▶ [Instructions for the task]: From the data below, set down exactly the lines between the one holding "pH | I2C/UART |" and the one holding "pH | Analog |", inclusive, and no others.

§

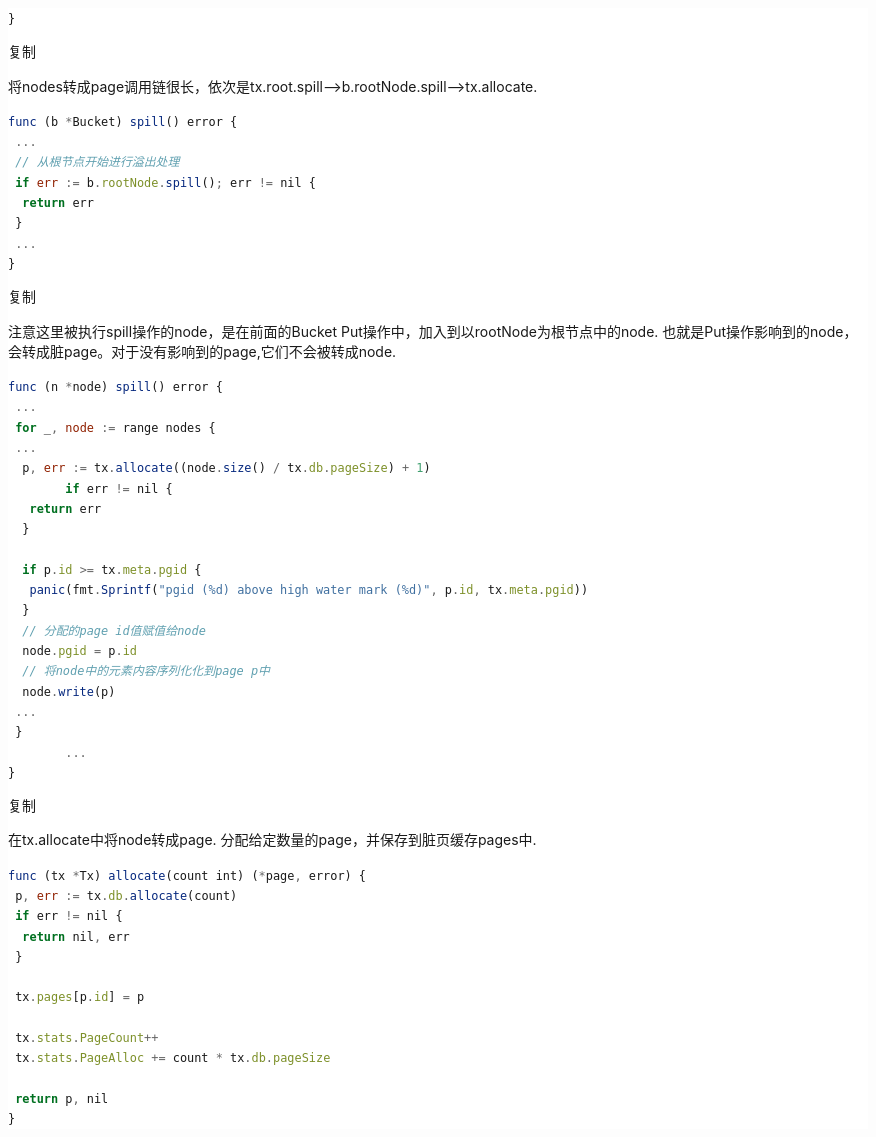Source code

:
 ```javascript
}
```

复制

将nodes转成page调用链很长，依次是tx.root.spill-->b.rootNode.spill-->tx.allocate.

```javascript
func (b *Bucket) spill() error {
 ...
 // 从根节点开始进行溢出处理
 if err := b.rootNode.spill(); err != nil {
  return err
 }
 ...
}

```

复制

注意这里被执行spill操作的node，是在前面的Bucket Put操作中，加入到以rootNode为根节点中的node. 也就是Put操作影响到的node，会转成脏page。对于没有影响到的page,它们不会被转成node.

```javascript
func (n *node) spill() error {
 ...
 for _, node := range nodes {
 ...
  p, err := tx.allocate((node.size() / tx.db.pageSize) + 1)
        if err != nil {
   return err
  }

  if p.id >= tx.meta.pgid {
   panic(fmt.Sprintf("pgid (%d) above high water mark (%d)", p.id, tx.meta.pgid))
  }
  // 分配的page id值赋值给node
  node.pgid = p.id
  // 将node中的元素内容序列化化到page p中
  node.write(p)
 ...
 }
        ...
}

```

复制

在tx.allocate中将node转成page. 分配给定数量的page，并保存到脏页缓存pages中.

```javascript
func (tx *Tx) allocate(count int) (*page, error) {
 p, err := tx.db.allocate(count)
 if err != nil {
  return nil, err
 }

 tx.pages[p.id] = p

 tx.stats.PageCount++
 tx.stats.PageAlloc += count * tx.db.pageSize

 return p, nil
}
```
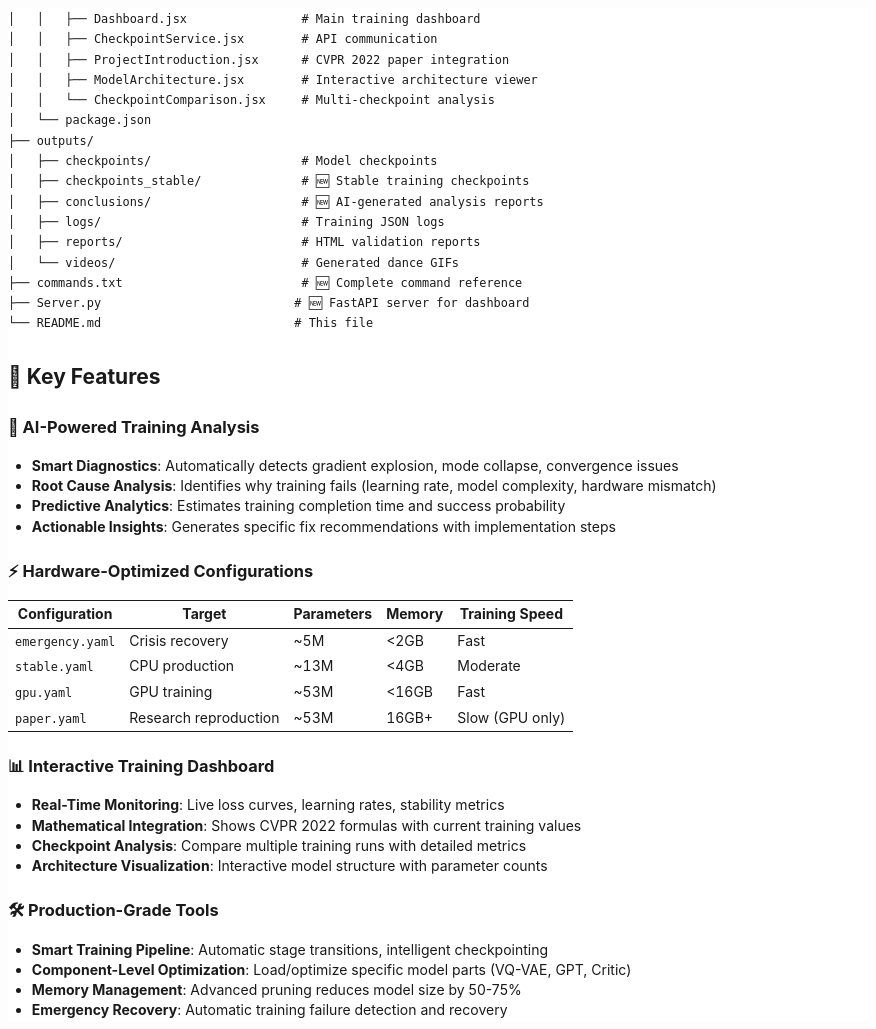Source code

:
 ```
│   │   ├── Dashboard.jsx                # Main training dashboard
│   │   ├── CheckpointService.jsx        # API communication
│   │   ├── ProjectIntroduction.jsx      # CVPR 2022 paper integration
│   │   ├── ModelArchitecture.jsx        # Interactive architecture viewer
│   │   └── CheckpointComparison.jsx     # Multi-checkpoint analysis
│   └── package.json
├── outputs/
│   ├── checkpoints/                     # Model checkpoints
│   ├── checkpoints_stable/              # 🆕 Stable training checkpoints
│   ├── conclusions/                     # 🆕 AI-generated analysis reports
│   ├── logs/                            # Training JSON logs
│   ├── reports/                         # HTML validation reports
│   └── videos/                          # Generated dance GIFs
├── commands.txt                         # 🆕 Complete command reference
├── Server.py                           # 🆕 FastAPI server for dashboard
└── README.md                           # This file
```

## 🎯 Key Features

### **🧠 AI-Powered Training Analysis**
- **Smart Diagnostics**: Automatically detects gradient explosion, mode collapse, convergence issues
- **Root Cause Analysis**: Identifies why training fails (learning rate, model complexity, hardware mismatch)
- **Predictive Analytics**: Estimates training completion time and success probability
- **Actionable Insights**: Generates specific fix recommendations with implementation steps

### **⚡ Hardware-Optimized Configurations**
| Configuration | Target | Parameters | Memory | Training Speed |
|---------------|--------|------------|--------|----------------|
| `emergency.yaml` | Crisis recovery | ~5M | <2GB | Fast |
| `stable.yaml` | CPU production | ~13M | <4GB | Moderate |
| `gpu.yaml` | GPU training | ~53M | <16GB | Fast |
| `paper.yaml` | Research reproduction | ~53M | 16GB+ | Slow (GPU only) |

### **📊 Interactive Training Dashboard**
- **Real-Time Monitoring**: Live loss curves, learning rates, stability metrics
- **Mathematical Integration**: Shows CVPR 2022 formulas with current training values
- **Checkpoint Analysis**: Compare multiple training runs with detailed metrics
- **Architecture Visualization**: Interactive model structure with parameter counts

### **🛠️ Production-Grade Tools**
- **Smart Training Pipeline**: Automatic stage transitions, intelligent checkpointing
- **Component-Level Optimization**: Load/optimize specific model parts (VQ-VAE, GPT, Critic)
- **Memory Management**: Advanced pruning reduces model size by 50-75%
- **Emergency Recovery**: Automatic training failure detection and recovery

§

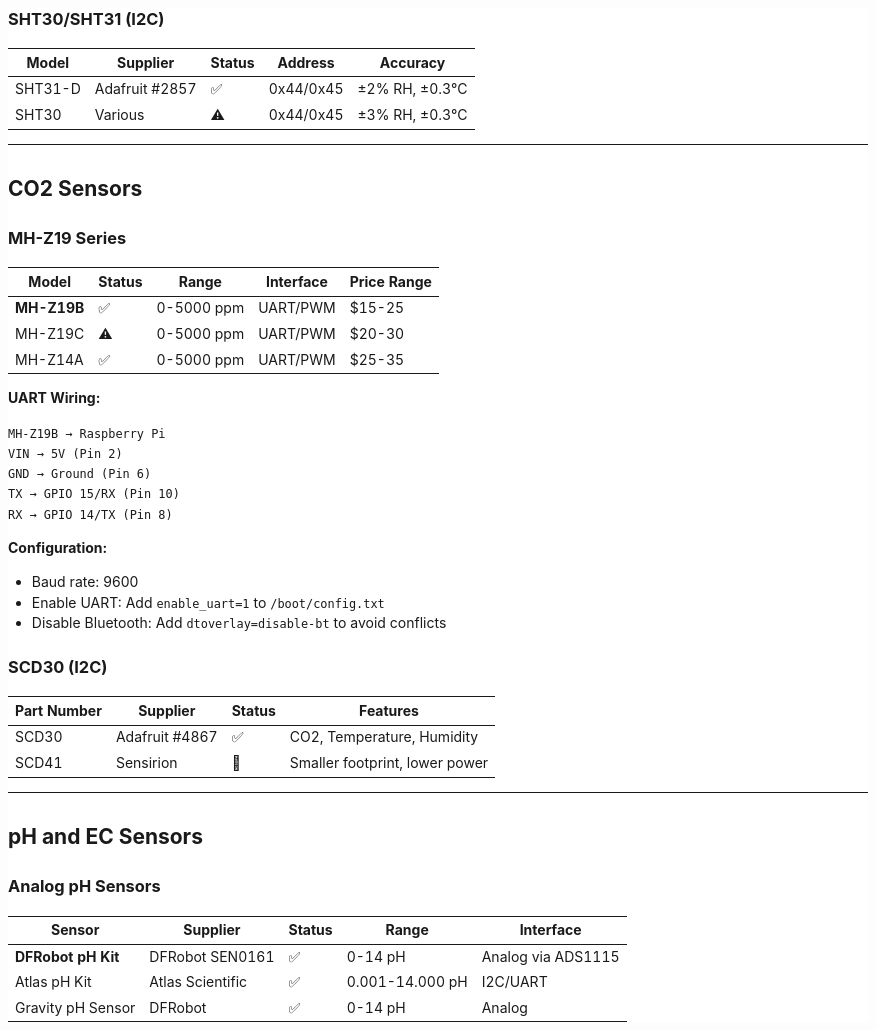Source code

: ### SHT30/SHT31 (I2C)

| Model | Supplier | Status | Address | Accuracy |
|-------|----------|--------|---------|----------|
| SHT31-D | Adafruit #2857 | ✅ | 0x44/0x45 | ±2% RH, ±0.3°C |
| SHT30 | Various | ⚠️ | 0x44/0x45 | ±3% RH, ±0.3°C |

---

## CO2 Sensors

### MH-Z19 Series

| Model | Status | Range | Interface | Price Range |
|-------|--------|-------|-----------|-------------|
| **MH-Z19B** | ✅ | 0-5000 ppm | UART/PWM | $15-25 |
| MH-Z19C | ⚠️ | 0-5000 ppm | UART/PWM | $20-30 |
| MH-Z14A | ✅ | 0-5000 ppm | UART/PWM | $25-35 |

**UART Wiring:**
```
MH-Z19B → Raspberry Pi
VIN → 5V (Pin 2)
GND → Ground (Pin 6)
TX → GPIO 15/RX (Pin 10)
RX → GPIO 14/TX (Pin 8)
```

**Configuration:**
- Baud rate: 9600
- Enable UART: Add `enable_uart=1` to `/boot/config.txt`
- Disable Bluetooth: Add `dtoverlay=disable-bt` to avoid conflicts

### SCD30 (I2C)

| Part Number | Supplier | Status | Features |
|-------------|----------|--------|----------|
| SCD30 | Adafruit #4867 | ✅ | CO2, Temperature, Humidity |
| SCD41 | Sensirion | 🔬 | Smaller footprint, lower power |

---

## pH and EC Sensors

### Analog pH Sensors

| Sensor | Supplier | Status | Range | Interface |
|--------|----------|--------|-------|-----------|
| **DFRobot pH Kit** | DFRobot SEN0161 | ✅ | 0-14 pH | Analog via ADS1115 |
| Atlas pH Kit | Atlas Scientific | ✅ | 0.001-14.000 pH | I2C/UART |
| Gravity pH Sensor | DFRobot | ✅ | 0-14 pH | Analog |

§

▶ [Solution to this problem]:
| Atlas pH Kit | Atlas Scientific | ✅ | 0.001-14.000 pH | I2C/UART |
| Gravity pH Sensor | DFRobot | ✅ | 0-14 pH | Analog |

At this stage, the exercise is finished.